▶ **Assigned task**
Locate each line below that contains the word "Trastornos" and copy those lines out. Case counts, so a match must have the same capitalization.

▶ **Data for analysis**
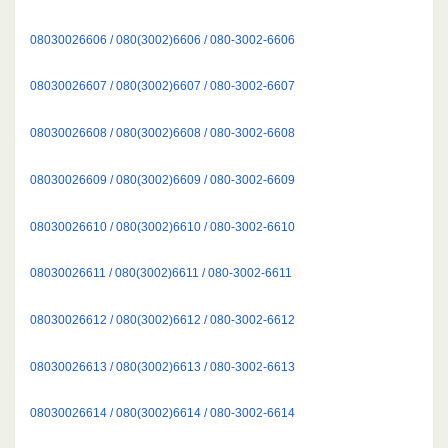
08030026606 / 080(3002)6606 / 080-3002-6606
08030026607 / 080(3002)6607 / 080-3002-6607
08030026608 / 080(3002)6608 / 080-3002-6608
08030026609 / 080(3002)6609 / 080-3002-6609
08030026610 / 080(3002)6610 / 080-3002-6610
08030026611 / 080(3002)6611 / 080-3002-6611
08030026612 / 080(3002)6612 / 080-3002-6612
08030026613 / 080(3002)6613 / 080-3002-6613
08030026614 / 080(3002)6614 / 080-3002-6614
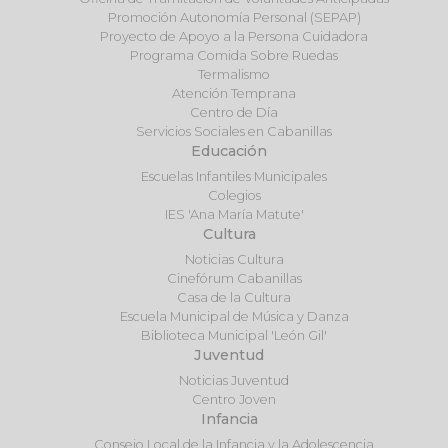
Promoción Autonomía Personal (SEPAP)
Proyecto de Apoyo a la Persona Cuidadora
Programa Comida Sobre Ruedas
Termalismo
Atención Temprana
Centro de Día
Servicios Sociales en Cabanillas
Educación
Escuelas Infantiles Municipales
Colegios
IES 'Ana María Matute'
Cultura
Noticias Cultura
Cinefórum Cabanillas
Casa de la Cultura
Escuela Municipal de Música y Danza
Biblioteca Municipal 'León Gil'
Juventud
Noticias Juventud
Centro Joven
Infancia
Consejo Local de la Infancia y la Adolescencia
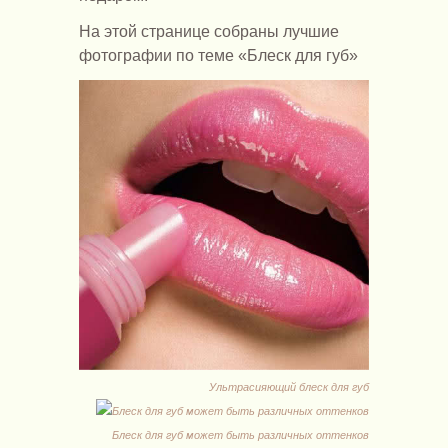
На этой странице собраны лучшие
фотографии по теме «Блеск для губ»
Ультрасияющий блеск для губ
Блеск для губ может быть различных оттенков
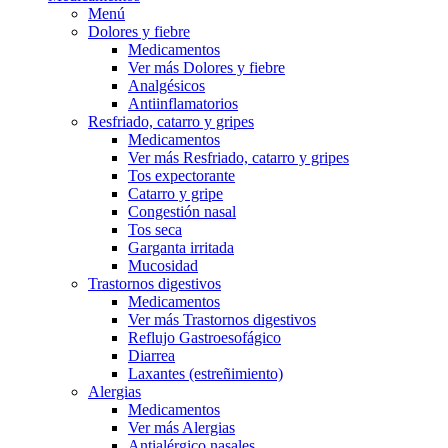
Menú
Dolores y fiebre
Medicamentos
Ver más Dolores y fiebre
Analgésicos
Antiinflamatorios
Resfriado, catarro y gripes
Medicamentos
Ver más Resfriado, catarro y gripes
Tos expectorante
Catarro y gripe
Congestión nasal
Tos seca
Garganta irritada
Mucosidad
Trastornos digestivos
Medicamentos
Ver más Trastornos digestivos
Reflujo Gastroesofágico
Diarrea
Laxantes (estreñimiento)
Alergias
Medicamentos
Ver más Alergias
Antialérgico nasales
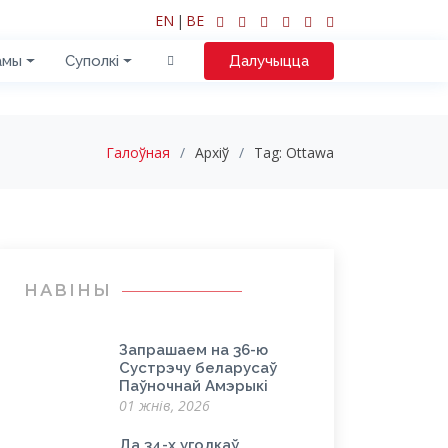
EN
|
BE
амы
Суполкі
Далучыцца
Галоўная
Архіў
Tag:
Ottawa
НАВІНЫ
Запрашаем на 36-ю
Сустрэчу беларусаў
Паўночнай Амэрыкі
01 жнів, 2026
Да 34-х угодкаў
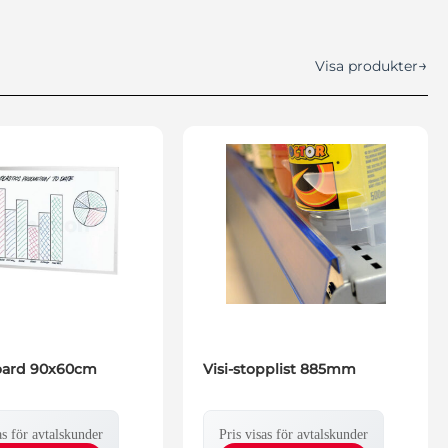
→
Visa produkter
oard 90x60cm
Visi-stopplist 885mm
as för avtalskunder
Pris visas för avtalskunder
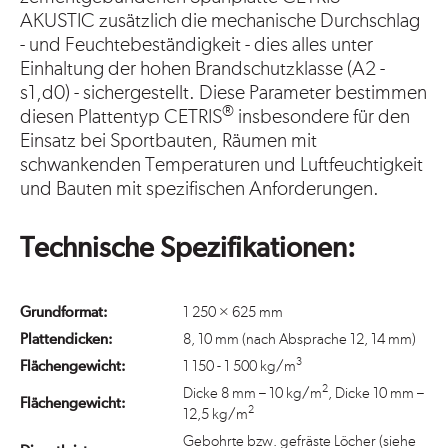
AKUSTIC zusätzlich die mechanische Durchschlag
- und Feuchtebeständigkeit - dies alles unter
Einhaltung der hohen Brandschutzklasse (A2 -
s1,d0) - sichergestellt. Diese Parameter bestimmen
®
diesen Plattentyp CETRIS
insbesondere für den
Einsatz bei Sportbauten, Räumen mit
schwankenden Temperaturen und Luftfeuchtigkeit
und Bauten mit spezifischen Anforderungen.
Technische Spezifikationen:
Grundformat:
1 250 × 625 mm
Plattendicken:
8, 10 mm (nach Absprache 12, 14 mm)
3
Flächengewicht:
1 150 - 1 500 kg/m
2
Dicke 8 mm – 10 kg/m
, Dicke 10 mm –
Flächengewicht:
2
12,5 kg/m
Gebohrte bzw. gefräste Löcher (siehe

▶ **Answer area**
Trastornos digestivos
Ver más Trastornos digestivos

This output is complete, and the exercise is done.